The difference between giving a vendor money and taking the magazine versus giving a vendor money and not taking the magazine is the difference between rewarding employment versus encouraging panhandling.
StreetWise vendors set personal goals for themselves and work hard to achieve those goals by sticking to a plan that is supported by the agency’s social workers. The foundation of the individual plan is based on the vendor’s commitment to utilizing the employment opportunity offered by StreetWise. The agency motto is, “a hand up not a hand out.” By giving our clients a chance to earn an income as a StreetWise vendor, the agency provides a legitimate means for our clients to get themselves back on the road to financial self-sufficiency.
The StreetWise model relies on a sales relationship between the vendor and the customer. At times a customer will tell a vendor to keep the change, or even keep the magazine. The agency does not take a position on tipping, but we do ask customers to always take the magazine. If a customer takes the magazine they are supporting the vendor in a legitimate and dignified business transaction. By not taking the magazine, a customer reduces the vendor to a panhandler. Men and women come to StreetWise because they do not want to turn to panhandling.

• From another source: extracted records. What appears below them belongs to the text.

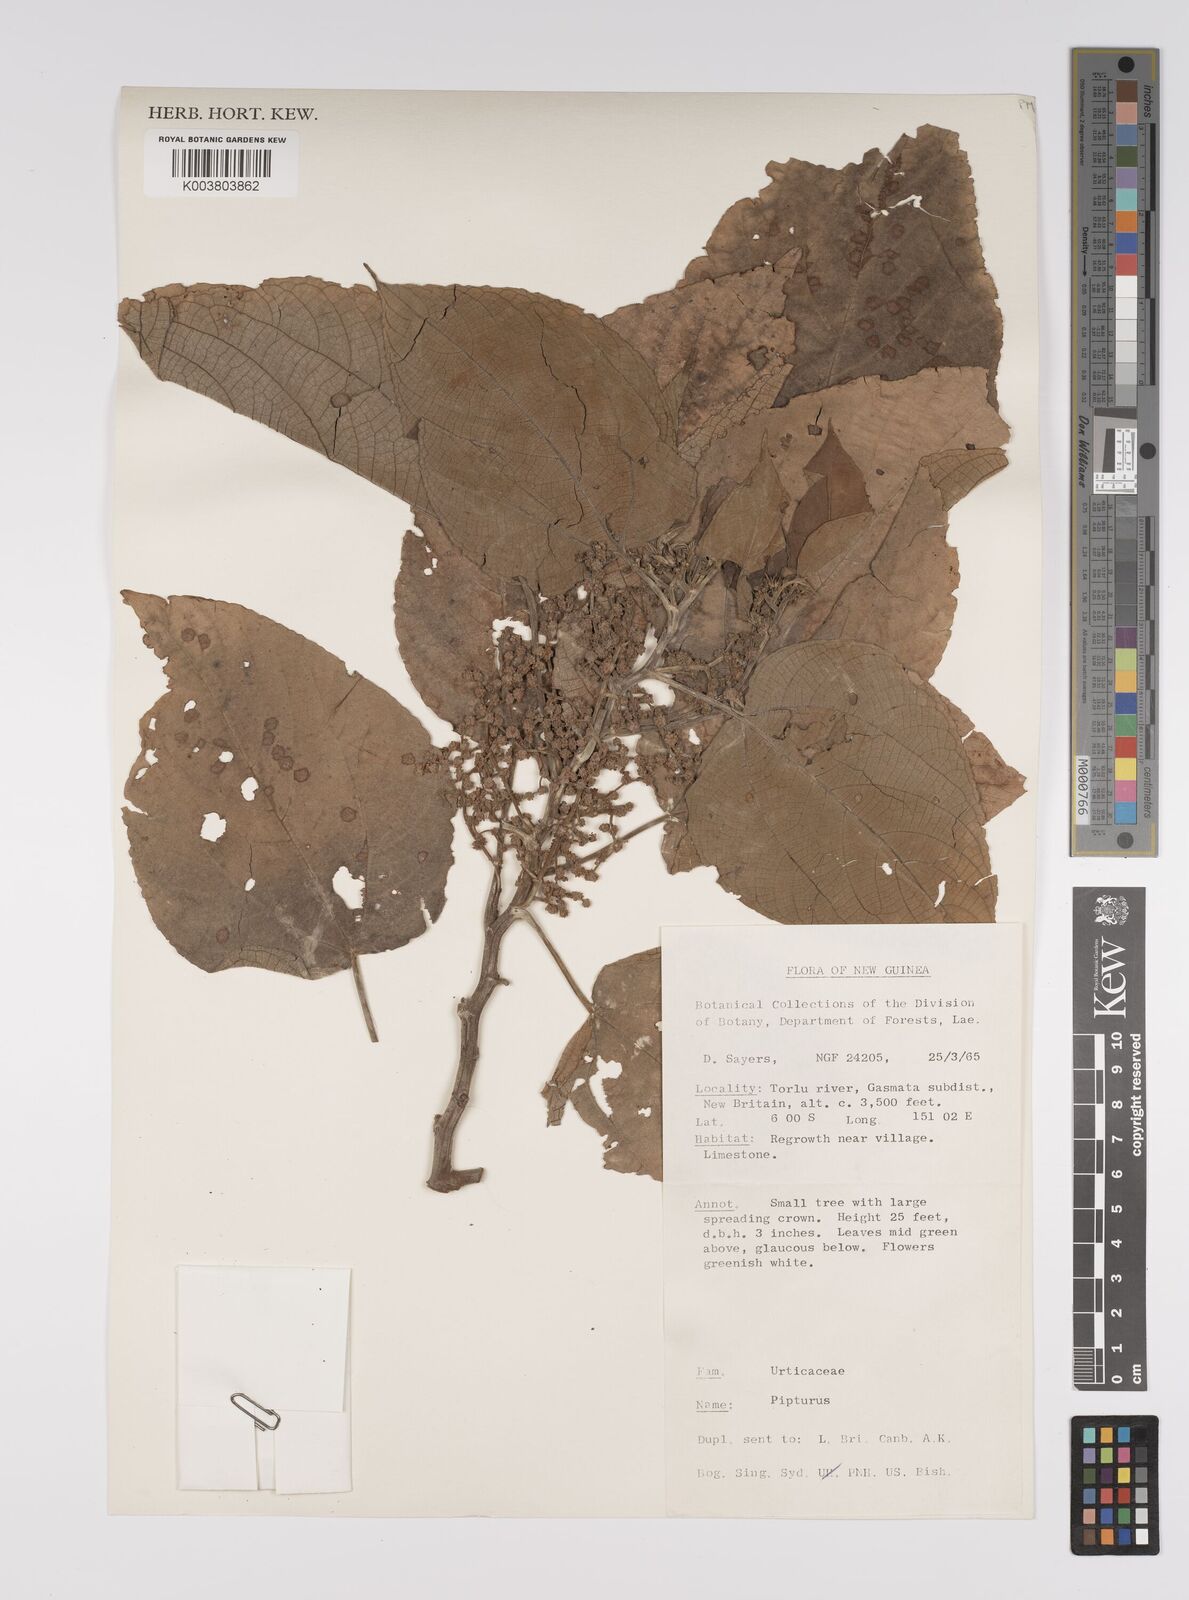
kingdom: Plantae
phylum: Tracheophyta
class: Magnoliopsida
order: Rosales
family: Urticaceae
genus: Pipturus
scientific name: Pipturus argenteus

I am moved by the number of people who value and support the men and women of StreetWise. The very fact that the vendors are selling StreetWise is an indication that they want to better themselves through employment and not through handouts. It is essential that any person giving money to a StreetWise vendor also take the magazine.
The simple point of this editorial is that sometimes our best charitable intentions can actually work against the person we intend to help. Giving money to vendors without taking the magazine may put money in their pocket, but it can also undermine a vendor’s motivation. The men and women who sell StreetWise want to do just that, sell the magazine. Anything less than a sale can make them feel like a panhandler, which is exactly the kind of behavior they are working to avoid.
I hope you will continue support StreetWise and its vendors by always taking the magazine you have paid for. If you have already purchased a copy of the latest edition but still want to support a vendor, then take another copy and give it to a friend or co-worker who may never have had the chance to read StreetWise. By doing this you not only support the vendor, but you may also create a new StreetWise customer.